Saved entries:
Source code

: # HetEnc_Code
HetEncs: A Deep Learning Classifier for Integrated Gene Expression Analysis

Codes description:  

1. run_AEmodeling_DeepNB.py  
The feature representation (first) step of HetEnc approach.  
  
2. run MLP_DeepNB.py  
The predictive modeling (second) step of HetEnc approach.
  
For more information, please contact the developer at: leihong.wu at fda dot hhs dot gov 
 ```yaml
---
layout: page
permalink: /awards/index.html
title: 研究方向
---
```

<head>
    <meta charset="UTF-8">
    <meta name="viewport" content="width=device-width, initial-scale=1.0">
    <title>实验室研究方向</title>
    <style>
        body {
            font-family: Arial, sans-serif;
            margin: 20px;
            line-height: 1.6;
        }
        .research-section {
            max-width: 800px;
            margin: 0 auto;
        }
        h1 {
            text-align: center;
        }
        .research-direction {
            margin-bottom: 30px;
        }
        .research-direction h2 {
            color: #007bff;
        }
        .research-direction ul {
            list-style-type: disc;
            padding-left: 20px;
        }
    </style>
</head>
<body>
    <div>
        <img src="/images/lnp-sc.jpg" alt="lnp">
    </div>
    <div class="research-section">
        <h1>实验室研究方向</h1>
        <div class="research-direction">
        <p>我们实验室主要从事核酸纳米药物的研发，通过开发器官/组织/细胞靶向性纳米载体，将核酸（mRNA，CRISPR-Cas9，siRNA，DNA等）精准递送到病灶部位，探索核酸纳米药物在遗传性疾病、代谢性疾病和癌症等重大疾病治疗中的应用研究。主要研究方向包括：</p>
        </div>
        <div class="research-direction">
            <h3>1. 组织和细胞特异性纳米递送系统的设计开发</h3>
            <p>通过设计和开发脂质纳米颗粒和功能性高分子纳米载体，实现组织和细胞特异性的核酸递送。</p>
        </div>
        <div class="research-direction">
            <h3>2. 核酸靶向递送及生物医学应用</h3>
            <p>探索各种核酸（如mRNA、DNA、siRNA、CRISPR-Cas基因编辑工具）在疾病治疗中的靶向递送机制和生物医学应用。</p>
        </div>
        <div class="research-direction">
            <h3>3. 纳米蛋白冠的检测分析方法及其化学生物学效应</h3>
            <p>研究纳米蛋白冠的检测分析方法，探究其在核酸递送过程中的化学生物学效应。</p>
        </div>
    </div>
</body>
--
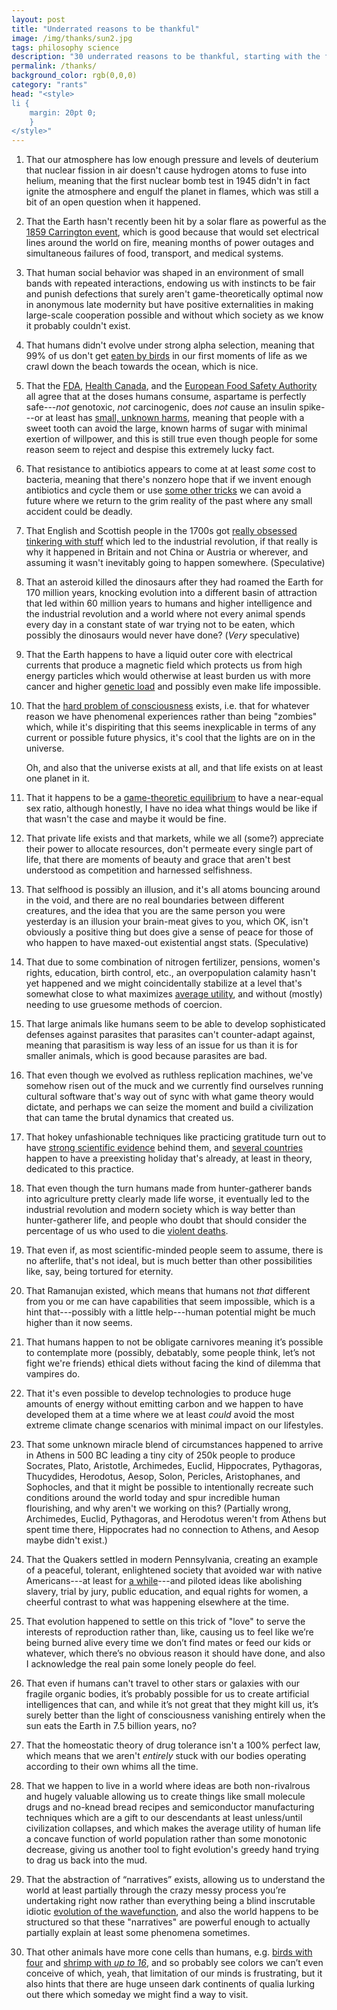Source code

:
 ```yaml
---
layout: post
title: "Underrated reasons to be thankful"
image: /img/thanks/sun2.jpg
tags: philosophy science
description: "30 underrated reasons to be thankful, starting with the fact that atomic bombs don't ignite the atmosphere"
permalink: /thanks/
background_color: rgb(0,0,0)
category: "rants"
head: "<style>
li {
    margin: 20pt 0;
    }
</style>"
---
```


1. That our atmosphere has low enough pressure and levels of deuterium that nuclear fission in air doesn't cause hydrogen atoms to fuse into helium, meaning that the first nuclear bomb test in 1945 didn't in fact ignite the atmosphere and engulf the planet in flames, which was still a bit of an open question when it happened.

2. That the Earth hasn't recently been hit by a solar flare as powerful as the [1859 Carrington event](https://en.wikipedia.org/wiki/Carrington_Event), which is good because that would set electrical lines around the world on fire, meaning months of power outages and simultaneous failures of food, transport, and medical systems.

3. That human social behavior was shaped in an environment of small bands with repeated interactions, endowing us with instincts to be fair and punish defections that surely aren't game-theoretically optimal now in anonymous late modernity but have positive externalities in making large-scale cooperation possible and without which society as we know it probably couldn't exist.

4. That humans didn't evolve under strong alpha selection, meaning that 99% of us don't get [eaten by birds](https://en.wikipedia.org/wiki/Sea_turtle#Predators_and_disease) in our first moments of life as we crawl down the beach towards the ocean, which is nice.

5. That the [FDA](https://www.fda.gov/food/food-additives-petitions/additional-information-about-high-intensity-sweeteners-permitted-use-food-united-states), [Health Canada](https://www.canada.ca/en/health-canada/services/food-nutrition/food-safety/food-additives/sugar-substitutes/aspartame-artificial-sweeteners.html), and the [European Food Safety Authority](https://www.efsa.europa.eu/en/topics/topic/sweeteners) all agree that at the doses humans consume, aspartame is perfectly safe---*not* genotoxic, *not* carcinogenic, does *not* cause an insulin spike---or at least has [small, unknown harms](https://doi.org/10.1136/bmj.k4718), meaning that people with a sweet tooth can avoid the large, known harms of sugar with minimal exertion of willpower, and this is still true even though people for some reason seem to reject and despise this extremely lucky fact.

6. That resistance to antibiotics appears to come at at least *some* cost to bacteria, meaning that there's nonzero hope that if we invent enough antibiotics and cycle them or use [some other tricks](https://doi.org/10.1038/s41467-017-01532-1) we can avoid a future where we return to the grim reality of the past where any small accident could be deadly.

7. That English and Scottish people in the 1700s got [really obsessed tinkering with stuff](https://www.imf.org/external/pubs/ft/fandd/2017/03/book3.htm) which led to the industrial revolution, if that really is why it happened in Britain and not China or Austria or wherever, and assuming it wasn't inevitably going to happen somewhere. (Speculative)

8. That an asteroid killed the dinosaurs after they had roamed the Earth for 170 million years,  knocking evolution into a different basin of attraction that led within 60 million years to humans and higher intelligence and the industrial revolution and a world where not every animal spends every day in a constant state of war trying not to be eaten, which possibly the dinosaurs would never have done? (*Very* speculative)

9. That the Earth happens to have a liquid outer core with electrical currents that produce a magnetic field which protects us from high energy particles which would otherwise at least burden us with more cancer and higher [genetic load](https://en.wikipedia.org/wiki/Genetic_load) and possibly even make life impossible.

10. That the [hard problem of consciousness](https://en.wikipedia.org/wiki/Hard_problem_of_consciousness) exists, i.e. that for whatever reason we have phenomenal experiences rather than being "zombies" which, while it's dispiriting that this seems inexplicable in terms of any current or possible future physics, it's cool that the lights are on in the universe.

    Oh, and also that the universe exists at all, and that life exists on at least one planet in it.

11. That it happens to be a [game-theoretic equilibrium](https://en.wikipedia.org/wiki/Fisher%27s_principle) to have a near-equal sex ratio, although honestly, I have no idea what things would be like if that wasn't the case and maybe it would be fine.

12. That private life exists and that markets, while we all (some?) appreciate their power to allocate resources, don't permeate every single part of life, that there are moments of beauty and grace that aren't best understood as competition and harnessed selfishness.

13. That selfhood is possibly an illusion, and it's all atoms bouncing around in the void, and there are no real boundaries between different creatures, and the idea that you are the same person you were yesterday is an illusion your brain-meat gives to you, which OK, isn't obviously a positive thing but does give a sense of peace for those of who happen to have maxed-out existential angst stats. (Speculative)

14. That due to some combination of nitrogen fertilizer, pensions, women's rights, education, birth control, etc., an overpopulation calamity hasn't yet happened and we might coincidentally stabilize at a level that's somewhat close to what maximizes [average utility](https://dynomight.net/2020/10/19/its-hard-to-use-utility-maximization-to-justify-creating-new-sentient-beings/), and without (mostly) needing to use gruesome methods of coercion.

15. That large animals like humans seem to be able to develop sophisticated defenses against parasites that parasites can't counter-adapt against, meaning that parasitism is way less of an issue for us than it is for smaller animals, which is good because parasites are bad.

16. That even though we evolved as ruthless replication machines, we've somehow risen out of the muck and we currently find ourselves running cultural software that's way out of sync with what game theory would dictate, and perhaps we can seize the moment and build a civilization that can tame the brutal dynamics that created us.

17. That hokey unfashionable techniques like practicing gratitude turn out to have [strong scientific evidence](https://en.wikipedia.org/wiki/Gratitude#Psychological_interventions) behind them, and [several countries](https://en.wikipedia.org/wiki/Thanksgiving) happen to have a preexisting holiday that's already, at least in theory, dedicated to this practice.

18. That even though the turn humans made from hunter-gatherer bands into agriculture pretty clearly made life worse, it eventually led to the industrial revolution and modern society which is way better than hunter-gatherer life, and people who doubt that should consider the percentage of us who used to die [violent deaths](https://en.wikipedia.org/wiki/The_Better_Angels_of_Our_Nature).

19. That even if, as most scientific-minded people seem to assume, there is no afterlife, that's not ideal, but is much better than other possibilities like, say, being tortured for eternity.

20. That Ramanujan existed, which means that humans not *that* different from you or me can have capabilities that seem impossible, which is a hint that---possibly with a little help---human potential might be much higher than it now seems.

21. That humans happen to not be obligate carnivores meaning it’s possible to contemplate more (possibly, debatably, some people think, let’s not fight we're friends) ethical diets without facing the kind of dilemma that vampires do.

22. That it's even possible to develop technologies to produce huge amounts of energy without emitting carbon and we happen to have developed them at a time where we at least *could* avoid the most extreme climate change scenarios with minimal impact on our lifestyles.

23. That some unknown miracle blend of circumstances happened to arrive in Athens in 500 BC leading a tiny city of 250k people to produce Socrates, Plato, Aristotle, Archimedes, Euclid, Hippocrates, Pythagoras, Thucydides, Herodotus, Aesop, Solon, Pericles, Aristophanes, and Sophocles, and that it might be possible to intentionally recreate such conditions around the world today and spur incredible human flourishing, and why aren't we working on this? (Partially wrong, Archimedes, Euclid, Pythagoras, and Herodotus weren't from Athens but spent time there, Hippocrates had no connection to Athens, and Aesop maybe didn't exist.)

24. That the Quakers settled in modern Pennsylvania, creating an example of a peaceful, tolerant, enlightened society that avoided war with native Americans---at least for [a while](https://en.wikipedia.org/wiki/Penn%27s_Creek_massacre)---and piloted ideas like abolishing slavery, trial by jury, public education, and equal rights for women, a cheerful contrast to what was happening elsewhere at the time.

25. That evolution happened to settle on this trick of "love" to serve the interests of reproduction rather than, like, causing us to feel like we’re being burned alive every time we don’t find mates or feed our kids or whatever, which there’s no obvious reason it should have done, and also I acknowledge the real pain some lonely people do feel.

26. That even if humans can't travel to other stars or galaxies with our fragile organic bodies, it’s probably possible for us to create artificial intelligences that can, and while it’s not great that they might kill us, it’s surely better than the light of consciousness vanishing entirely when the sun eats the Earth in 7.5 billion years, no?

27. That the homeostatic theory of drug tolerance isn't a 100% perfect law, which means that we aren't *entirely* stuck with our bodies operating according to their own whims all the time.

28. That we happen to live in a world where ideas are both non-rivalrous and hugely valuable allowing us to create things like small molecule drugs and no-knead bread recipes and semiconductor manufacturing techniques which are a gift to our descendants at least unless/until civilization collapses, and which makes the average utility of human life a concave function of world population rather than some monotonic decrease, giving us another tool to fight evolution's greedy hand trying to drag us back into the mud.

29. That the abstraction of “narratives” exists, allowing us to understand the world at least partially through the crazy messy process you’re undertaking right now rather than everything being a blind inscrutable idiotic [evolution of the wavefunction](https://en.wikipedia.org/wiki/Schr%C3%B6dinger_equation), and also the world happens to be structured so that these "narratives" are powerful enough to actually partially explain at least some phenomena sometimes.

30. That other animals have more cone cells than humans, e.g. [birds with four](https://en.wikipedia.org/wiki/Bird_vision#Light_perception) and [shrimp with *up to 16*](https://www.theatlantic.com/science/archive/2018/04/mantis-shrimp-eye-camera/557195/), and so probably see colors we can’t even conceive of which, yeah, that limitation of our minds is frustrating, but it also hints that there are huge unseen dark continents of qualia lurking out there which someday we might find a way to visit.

**Required action**
Copy word for word the stretch of entries above from the line that has "<h3>1. 组织和细胞特异" through the line that has "<h3>3. 纳米蛋白冠的检", both ends included, and nothing outside it.

**The completed task**
            <h3>1. 组织和细胞特异性纳米递送系统的设计开发</h3>
            <p>通过设计和开发脂质纳米颗粒和功能性高分子纳米载体，实现组织和细胞特异性的核酸递送。</p>
        </div>
        <div class="research-direction">
            <h3>2. 核酸靶向递送及生物医学应用</h3>
            <p>探索各种核酸（如mRNA、DNA、siRNA、CRISPR-Cas基因编辑工具）在疾病治疗中的靶向递送机制和生物医学应用。</p>
        </div>
        <div class="research-direction">
            <h3>3. 纳米蛋白冠的检测分析方法及其化学生物学效应</h3>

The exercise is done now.